I didn't realize he was going to sit me in his lap until he was already settling me into place. I felt even younger, and stupider than I had when I'd started my crying jag. A silly little girl needing to sit on a nice comforting lap to get over herself.

"I don't know," I mumbled, wiping the drops off my cheeks and feeling lame. "I'm just so . . . overwhelmed." Along with scared, worried, lost, unsure—ugh! What had happened to the cocky Eva Mercer I'd been a year ago? I'd take a nice, big dose of her right now.

Pick chuckled and kissed my forehead, stirring up a nest of butterflies in my stomach. Or maybe it was the staples in the C-section cut that created such a sensation, except I really couldn't feel much in that area. Awesome drugs and all.

Unable to help myself I plunked my head onto his nice, wide comforting shoulder. I mean, he was offering it. I couldn't resist. And it felt good, so amazingly good to let someone hold me for a minute.

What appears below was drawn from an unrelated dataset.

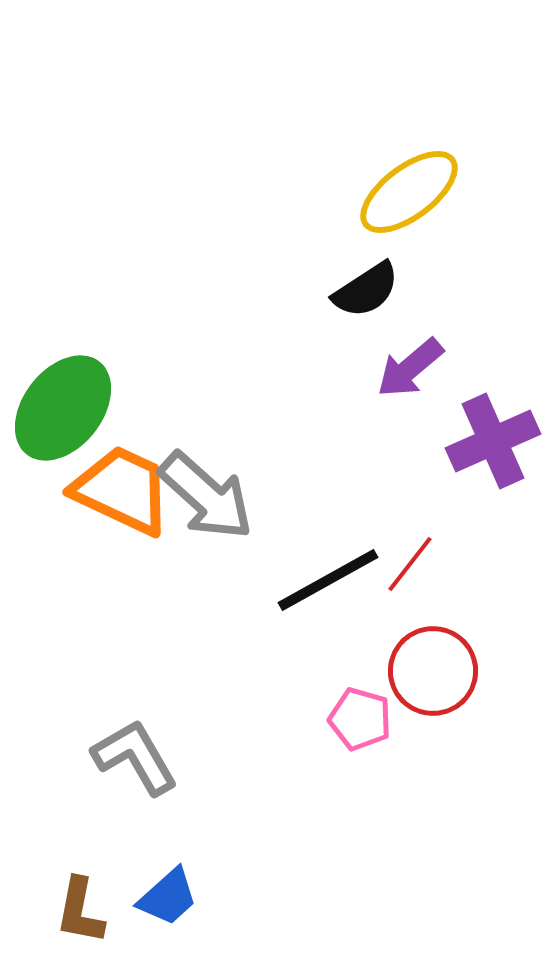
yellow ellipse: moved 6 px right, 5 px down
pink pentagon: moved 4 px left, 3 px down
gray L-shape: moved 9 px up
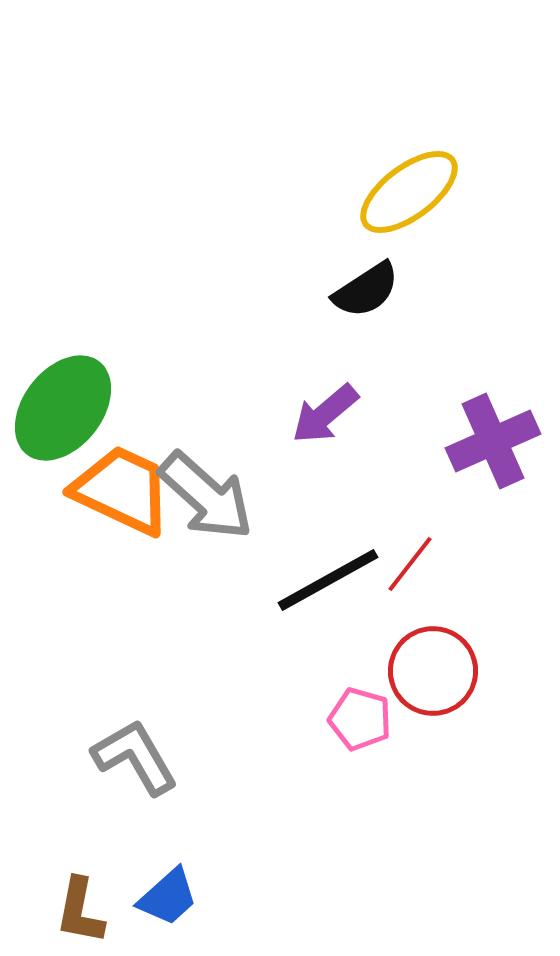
purple arrow: moved 85 px left, 46 px down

"I'm sorry," I started, sniffing up the end of my tears. "Just ignore me. I—"

"No, I will not ignore you. I will never ignore you. You have every reason in the world to have a freak-out moment. Fuck, you just gave birth. That alone would put enough strain on anyone's emotions. Tristy cried for three weeks straight after Julian was born."

I'm sure if he'd looked at me in that second, he would've seen a frown line appear between my eyes. I really didn't want to hear about his wife right now, not when I was snuggled on his lap, letting him comfort me and wishing things from him that he could never give. But I guess it didn't bother me enough to slide off him. It would take the Jaws of Life to get me off Patrick Ryan's lap.